* _Exercise prompt_
Among the entries below, extract exactly the lines that run from the one with "M538,383L540,428L480,430L479,384Z" through the one with "M865,1290L882,1322L865,1330L849,1298Z", both ends included.
== Segment start ==
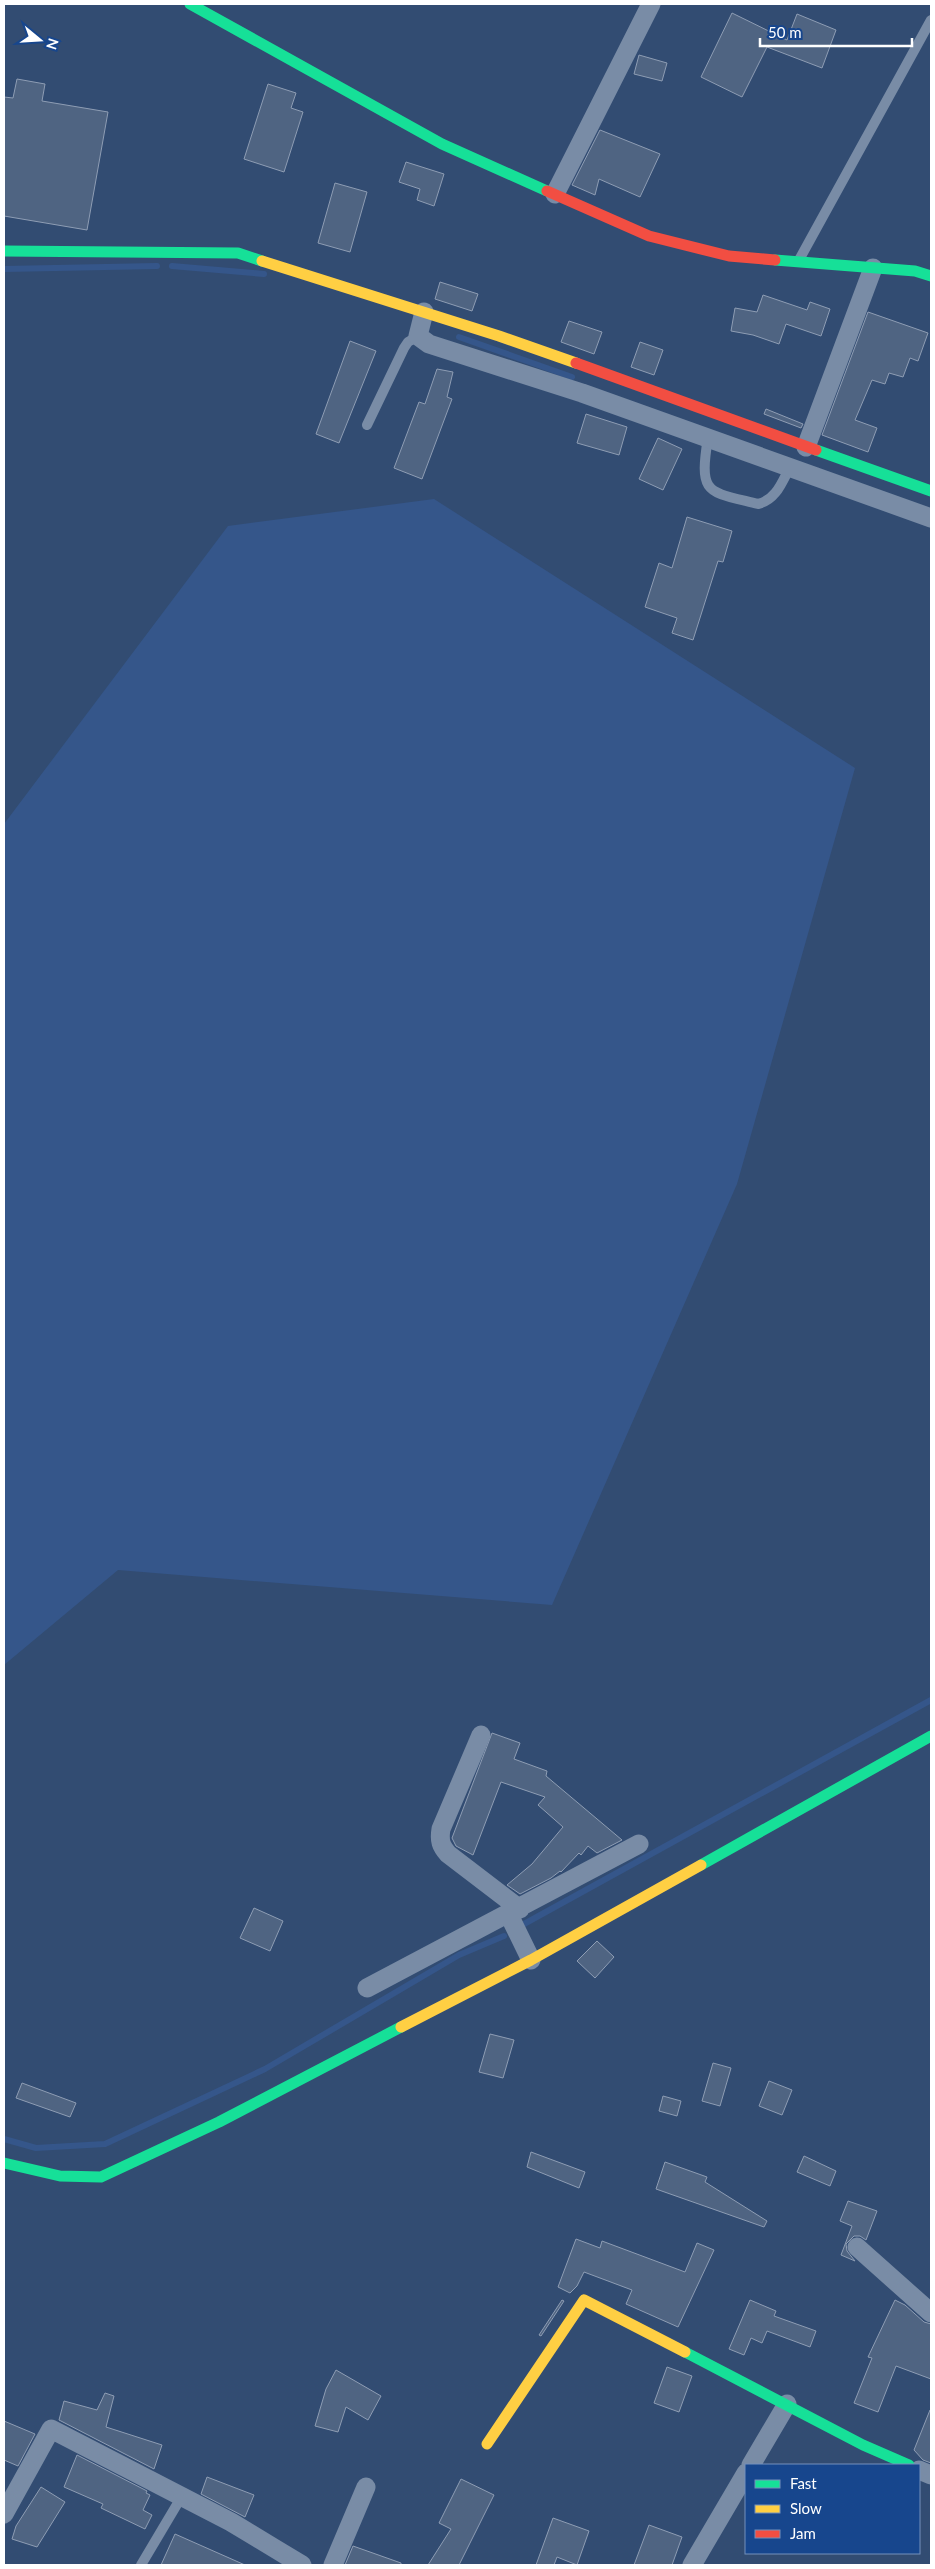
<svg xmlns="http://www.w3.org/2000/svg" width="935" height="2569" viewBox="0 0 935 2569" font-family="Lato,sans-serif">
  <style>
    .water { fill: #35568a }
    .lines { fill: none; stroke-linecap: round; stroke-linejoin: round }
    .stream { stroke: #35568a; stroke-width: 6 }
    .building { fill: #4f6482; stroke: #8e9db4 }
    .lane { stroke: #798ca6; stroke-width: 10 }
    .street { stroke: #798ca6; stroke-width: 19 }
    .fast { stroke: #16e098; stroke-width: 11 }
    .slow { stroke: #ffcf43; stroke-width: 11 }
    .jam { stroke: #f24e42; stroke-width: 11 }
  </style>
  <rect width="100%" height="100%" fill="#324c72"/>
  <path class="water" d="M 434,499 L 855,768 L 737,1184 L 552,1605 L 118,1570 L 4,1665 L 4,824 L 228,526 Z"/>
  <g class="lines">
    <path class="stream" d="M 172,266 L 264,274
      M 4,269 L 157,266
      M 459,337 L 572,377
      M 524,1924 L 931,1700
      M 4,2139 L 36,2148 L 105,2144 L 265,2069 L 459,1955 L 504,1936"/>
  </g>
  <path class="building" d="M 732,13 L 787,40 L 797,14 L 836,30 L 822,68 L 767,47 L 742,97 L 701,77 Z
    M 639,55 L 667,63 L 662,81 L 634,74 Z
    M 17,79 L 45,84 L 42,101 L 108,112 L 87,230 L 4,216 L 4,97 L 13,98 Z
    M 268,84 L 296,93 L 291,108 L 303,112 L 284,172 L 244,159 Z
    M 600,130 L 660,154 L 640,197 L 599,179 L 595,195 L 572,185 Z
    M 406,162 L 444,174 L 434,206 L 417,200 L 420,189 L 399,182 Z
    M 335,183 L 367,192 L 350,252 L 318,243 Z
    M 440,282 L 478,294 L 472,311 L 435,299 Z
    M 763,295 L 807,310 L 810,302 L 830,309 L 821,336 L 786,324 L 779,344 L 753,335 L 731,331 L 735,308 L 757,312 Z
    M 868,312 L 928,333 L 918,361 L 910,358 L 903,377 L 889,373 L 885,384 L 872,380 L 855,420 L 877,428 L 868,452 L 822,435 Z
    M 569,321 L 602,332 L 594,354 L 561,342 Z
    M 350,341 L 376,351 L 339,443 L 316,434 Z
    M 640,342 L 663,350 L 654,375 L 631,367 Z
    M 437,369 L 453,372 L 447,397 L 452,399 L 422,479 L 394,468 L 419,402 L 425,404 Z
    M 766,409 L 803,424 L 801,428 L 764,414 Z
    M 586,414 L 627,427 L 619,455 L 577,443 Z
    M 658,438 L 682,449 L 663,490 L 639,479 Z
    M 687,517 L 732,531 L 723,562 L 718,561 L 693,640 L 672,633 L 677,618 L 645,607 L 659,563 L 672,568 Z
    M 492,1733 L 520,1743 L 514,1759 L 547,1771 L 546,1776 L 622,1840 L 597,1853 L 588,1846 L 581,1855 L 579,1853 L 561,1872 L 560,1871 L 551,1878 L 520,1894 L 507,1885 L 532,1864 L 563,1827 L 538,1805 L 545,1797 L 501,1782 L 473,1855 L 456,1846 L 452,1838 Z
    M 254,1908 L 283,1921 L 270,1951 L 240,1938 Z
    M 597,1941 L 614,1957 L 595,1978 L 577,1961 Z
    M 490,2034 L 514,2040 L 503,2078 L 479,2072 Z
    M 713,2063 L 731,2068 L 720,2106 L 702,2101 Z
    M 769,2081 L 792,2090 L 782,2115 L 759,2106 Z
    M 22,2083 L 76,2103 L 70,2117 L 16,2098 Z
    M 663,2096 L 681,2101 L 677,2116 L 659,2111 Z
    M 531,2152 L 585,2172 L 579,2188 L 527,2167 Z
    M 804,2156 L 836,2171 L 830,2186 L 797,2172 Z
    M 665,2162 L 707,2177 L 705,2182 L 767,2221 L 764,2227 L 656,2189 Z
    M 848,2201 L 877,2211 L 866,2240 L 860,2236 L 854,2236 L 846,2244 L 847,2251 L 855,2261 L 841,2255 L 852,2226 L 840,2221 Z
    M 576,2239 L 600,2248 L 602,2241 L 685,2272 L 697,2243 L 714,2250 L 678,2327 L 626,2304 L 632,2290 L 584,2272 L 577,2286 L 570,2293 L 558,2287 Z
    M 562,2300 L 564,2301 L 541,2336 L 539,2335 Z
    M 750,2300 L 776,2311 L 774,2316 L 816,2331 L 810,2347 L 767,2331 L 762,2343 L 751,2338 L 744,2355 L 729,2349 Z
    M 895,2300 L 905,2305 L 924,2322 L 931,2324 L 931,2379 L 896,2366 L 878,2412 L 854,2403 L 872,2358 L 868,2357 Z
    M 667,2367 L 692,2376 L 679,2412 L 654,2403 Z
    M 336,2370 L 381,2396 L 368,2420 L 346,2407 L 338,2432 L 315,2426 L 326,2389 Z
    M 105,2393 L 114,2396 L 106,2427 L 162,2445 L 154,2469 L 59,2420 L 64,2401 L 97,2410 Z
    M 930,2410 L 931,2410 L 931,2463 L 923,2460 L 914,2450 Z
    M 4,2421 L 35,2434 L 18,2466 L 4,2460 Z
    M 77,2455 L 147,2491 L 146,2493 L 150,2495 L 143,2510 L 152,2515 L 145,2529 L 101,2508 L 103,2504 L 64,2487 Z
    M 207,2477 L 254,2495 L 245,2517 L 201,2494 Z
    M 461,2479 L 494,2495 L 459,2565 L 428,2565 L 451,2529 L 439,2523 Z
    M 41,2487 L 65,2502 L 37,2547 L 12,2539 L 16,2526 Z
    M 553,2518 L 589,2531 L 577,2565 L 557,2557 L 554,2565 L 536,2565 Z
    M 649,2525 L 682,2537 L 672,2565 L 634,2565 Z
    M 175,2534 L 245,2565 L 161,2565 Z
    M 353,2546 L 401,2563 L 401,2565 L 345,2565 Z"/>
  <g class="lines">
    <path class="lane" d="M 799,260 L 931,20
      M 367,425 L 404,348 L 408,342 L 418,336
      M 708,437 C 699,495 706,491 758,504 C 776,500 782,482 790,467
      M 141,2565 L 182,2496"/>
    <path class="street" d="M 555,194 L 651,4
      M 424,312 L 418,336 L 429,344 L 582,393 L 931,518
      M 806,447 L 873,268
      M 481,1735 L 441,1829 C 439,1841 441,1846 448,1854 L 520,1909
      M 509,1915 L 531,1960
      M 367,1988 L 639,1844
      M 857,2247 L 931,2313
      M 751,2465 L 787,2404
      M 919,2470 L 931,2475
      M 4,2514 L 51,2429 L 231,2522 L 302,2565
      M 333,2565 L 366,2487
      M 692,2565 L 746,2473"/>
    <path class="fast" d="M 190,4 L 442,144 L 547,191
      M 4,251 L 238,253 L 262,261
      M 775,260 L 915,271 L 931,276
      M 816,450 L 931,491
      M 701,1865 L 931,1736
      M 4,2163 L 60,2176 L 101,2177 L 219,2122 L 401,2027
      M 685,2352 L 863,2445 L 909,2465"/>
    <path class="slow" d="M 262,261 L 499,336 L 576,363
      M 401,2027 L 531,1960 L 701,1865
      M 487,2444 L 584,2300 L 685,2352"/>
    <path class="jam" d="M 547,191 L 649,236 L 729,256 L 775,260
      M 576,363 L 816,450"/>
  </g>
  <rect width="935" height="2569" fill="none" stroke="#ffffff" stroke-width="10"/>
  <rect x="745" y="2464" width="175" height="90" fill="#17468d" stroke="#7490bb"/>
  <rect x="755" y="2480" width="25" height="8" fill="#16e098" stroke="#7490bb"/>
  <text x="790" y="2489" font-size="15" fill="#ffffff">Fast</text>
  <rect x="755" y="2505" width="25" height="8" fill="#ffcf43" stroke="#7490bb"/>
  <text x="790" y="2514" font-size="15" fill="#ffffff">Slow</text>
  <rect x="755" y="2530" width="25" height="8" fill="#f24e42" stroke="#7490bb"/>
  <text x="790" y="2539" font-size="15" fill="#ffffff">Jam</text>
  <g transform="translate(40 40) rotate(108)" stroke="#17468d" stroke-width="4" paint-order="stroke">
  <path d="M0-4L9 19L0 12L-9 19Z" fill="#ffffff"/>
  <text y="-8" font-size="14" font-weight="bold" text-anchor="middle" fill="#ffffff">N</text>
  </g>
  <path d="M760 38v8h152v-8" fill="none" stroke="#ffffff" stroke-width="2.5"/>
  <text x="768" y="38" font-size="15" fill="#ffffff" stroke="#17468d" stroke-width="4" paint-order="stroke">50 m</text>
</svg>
== Segment end ==
== Segment start ==
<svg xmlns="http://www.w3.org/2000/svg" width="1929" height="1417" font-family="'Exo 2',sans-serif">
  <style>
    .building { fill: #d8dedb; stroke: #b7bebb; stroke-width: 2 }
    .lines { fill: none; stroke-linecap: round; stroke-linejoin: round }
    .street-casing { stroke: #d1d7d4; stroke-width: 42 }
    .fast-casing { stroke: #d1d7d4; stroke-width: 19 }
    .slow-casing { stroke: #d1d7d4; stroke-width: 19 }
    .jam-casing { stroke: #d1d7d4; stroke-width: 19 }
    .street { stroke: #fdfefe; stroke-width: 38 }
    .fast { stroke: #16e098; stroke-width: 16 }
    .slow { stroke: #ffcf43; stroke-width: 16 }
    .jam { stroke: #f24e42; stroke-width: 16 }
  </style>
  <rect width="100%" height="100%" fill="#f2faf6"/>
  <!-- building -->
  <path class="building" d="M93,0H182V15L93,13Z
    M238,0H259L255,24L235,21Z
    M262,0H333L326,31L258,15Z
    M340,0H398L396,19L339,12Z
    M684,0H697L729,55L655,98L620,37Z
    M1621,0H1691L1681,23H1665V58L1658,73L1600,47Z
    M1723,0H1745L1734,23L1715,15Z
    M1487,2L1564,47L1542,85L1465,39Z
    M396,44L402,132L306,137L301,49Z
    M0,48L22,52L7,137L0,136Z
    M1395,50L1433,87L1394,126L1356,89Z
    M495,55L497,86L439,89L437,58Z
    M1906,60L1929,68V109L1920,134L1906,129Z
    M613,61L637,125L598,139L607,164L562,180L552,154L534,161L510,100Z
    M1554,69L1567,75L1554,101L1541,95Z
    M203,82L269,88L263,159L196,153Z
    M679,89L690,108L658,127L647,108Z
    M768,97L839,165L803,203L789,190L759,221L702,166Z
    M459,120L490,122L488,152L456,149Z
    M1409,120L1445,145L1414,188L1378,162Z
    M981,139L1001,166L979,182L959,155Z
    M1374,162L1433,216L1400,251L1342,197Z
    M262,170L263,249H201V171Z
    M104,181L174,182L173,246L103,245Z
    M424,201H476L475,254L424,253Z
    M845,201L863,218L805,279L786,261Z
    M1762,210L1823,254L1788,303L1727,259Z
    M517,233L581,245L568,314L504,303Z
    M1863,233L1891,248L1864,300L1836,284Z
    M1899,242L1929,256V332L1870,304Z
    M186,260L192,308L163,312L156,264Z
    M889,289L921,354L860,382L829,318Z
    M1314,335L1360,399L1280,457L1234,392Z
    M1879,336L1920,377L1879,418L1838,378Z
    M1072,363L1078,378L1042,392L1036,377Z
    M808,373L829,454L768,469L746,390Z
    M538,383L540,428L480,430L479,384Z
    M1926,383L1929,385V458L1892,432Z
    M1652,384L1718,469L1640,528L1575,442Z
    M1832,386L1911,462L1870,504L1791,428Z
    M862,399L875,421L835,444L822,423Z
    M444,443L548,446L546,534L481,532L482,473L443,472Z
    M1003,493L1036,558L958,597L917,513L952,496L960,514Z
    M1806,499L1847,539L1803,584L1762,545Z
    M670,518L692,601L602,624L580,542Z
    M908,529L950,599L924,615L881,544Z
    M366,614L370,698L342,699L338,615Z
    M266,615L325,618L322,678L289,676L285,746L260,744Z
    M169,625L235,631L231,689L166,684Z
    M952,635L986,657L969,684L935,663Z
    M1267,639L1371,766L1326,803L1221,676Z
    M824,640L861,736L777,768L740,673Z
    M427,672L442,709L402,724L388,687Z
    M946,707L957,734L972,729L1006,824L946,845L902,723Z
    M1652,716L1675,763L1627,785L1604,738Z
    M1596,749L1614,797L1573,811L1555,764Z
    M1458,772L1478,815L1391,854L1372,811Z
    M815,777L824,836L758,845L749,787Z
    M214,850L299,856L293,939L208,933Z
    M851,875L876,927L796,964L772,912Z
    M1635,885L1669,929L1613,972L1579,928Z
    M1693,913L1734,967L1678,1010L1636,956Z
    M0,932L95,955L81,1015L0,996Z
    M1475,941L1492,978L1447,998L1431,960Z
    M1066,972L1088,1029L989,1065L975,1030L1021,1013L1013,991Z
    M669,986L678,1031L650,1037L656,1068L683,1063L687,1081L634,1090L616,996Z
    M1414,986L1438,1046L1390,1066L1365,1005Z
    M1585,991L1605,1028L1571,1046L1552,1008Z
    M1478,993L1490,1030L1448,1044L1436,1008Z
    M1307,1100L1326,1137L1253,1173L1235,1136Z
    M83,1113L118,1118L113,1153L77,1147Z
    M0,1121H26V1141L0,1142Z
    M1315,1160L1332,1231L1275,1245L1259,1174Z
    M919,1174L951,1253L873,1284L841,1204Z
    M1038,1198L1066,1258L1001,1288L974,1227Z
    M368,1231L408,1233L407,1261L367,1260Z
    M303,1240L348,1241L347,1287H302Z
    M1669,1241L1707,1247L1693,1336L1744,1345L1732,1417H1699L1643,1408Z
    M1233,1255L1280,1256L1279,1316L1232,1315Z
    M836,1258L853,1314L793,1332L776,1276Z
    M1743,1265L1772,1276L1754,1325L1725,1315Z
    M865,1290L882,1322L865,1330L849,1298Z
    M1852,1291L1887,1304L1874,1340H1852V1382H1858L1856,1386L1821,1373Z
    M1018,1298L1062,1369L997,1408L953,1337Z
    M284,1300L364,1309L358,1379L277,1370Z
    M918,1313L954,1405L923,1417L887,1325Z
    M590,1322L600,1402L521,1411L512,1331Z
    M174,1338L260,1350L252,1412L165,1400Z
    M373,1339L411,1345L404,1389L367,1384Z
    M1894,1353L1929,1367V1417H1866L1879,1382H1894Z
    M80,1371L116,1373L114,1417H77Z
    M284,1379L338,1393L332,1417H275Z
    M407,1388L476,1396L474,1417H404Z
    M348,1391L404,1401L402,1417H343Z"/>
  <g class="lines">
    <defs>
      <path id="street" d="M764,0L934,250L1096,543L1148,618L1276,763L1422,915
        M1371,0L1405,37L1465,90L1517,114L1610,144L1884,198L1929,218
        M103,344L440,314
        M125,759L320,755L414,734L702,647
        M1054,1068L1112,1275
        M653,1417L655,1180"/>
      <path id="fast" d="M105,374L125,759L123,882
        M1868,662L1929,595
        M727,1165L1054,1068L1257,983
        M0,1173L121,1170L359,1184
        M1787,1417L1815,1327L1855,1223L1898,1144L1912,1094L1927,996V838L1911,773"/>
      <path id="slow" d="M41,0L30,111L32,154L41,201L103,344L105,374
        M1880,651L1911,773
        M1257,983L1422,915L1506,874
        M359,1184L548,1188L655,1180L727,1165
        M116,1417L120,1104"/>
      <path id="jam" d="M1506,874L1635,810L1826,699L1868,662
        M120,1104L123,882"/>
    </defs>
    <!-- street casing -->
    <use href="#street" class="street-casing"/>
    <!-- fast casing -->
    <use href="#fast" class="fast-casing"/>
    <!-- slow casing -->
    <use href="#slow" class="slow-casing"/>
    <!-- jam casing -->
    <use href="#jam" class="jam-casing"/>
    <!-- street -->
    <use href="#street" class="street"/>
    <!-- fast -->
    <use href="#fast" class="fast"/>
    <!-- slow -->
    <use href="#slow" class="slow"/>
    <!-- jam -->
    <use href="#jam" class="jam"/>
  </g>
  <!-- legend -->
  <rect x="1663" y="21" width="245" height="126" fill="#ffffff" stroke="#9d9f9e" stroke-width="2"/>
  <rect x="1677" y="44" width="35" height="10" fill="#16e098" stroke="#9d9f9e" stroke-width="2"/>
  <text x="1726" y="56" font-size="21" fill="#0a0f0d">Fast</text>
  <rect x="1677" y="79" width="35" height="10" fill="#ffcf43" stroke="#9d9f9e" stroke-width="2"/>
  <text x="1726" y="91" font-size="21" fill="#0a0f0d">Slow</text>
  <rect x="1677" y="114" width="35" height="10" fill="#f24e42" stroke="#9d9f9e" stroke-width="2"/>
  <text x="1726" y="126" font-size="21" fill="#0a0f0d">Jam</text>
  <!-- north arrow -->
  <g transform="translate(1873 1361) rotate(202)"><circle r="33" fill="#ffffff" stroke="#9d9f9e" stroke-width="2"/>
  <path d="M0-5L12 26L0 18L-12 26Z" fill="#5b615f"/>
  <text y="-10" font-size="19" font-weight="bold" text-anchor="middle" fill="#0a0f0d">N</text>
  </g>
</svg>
== Segment end ==
* _Output_
    M538,383L540,428L480,430L479,384Z
    M1926,383L1929,385V458L1892,432Z
    M1652,384L1718,469L1640,528L1575,442Z
    M1832,386L1911,462L1870,504L1791,428Z
    M862,399L875,421L835,444L822,423Z
    M444,443L548,446L546,534L481,532L482,473L443,472Z
    M1003,493L1036,558L958,597L917,513L952,496L960,514Z
    M1806,499L1847,539L1803,584L1762,545Z
    M670,518L692,601L602,624L580,542Z
    M908,529L950,599L924,615L881,544Z
    M366,614L370,698L342,699L338,615Z
    M266,615L325,618L322,678L289,676L285,746L260,744Z
    M169,625L235,631L231,689L166,684Z
    M952,635L986,657L969,684L935,663Z
    M1267,639L1371,766L1326,803L1221,676Z
    M824,640L861,736L777,768L740,673Z
    M427,672L442,709L402,724L388,687Z
    M946,707L957,734L972,729L1006,824L946,845L902,723Z
    M1652,716L1675,763L1627,785L1604,738Z
    M1596,749L1614,797L1573,811L1555,764Z
    M1458,772L1478,815L1391,854L1372,811Z
    M815,777L824,836L758,845L749,787Z
    M214,850L299,856L293,939L208,933Z
    M851,875L876,927L796,964L772,912Z
    M1635,885L1669,929L1613,972L1579,928Z
    M1693,913L1734,967L1678,1010L1636,956Z
    M0,932L95,955L81,1015L0,996Z
    M1475,941L1492,978L1447,998L1431,960Z
    M1066,972L1088,1029L989,1065L975,1030L1021,1013L1013,991Z
    M669,986L678,1031L650,1037L656,1068L683,1063L687,1081L634,1090L616,996Z
    M1414,986L1438,1046L1390,1066L1365,1005Z
    M1585,991L1605,1028L1571,1046L1552,1008Z
    M1478,993L1490,1030L1448,1044L1436,1008Z
    M1307,1100L1326,1137L1253,1173L1235,1136Z
    M83,1113L118,1118L113,1153L77,1147Z
    M0,1121H26V1141L0,1142Z
    M1315,1160L1332,1231L1275,1245L1259,1174Z
    M919,1174L951,1253L873,1284L841,1204Z
    M1038,1198L1066,1258L1001,1288L974,1227Z
    M368,1231L408,1233L407,1261L367,1260Z
    M303,1240L348,1241L347,1287H302Z
    M1669,1241L1707,1247L1693,1336L1744,1345L1732,1417H1699L1643,1408Z
    M1233,1255L1280,1256L1279,1316L1232,1315Z
    M836,1258L853,1314L793,1332L776,1276Z
    M1743,1265L1772,1276L1754,1325L1725,1315Z
    M865,1290L882,1322L865,1330L849,1298Z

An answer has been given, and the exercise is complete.